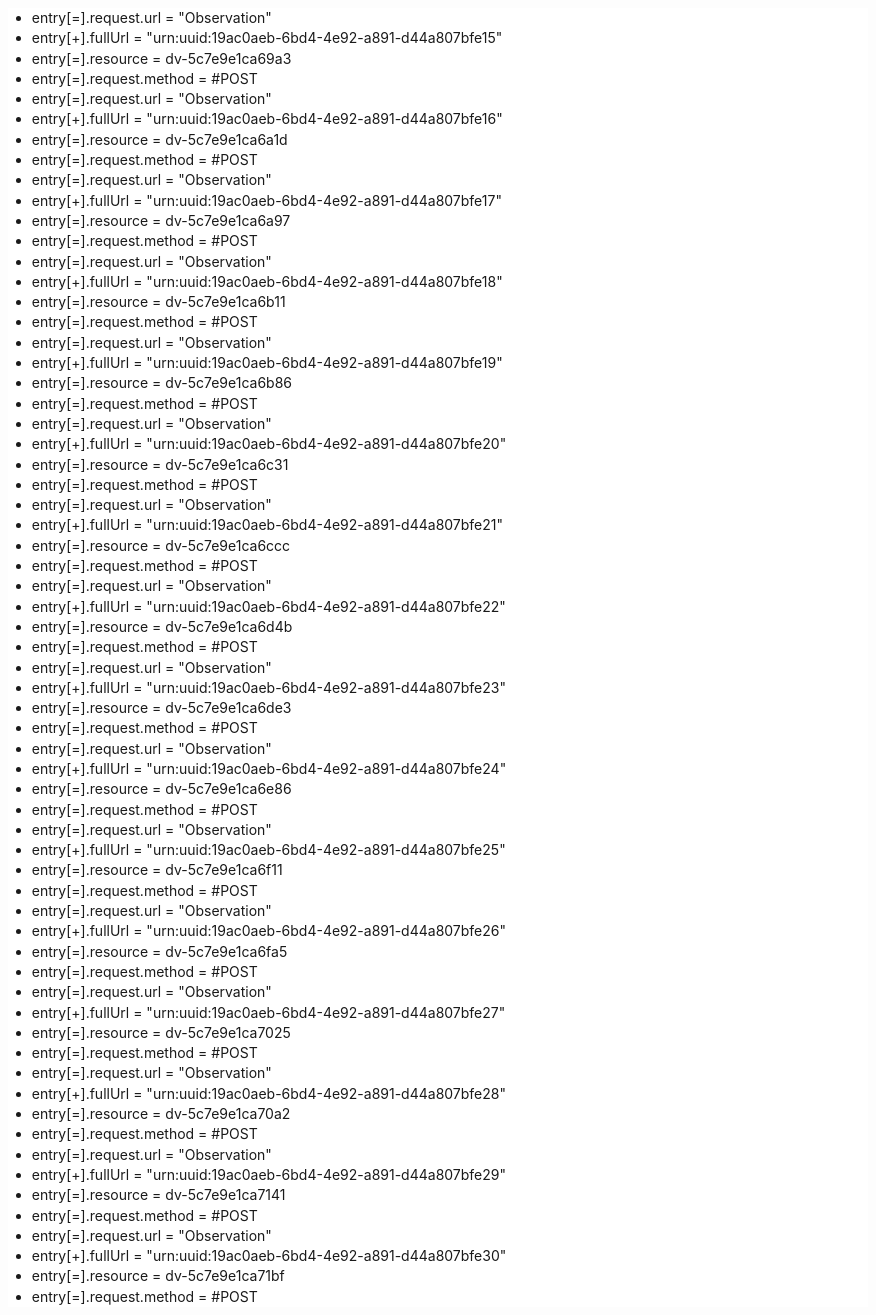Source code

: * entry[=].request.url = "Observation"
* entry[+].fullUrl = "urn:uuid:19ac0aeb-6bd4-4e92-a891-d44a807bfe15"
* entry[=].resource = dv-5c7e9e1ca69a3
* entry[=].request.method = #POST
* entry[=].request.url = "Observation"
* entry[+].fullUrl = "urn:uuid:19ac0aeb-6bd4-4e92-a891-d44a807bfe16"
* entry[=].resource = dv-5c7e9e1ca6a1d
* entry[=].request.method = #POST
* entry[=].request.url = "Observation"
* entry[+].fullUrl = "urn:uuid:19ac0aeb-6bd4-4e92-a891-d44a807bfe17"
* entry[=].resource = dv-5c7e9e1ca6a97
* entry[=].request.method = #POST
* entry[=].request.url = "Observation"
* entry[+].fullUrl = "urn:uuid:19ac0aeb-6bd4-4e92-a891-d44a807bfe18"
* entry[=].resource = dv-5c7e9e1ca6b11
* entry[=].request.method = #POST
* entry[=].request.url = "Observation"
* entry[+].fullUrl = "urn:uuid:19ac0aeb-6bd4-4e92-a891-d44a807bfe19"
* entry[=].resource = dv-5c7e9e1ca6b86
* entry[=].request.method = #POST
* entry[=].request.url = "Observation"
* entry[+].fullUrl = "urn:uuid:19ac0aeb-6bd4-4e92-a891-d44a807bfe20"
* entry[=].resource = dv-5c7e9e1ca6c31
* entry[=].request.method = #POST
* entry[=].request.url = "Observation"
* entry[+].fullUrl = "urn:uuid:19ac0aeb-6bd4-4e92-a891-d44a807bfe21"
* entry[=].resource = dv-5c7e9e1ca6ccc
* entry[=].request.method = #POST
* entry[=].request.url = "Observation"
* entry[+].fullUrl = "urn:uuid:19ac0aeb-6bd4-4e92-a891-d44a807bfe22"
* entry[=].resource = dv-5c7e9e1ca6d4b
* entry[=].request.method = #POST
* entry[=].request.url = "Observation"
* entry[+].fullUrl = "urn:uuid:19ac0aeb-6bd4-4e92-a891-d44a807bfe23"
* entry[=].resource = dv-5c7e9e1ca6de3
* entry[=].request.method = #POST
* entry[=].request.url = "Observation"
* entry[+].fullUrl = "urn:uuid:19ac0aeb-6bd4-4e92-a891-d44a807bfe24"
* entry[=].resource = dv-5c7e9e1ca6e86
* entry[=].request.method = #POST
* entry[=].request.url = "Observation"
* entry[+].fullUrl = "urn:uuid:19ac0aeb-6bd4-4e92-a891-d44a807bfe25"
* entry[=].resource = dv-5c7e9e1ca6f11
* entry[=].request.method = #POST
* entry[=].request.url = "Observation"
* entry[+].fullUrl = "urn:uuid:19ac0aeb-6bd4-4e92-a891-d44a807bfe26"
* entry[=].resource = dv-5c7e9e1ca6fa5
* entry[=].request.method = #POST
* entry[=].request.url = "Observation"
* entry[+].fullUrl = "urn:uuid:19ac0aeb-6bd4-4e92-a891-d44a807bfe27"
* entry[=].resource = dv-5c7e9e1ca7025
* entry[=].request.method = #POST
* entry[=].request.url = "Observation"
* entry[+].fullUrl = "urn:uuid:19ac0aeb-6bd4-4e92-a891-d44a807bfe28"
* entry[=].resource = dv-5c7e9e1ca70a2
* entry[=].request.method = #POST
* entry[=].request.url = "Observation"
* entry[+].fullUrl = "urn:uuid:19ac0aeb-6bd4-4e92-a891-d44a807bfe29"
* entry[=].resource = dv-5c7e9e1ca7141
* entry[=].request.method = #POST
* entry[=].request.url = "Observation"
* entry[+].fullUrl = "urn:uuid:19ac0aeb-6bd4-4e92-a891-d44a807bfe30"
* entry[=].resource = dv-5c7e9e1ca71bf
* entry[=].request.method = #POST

What needs to be done —
Copy the line containing "entry[=].resource = dv-5c7e9e1ca71bf" and every line after it, through the last line of the records. Include nothing else.

Problem solution —
* entry[=].resource = dv-5c7e9e1ca71bf
* entry[=].request.method = #POST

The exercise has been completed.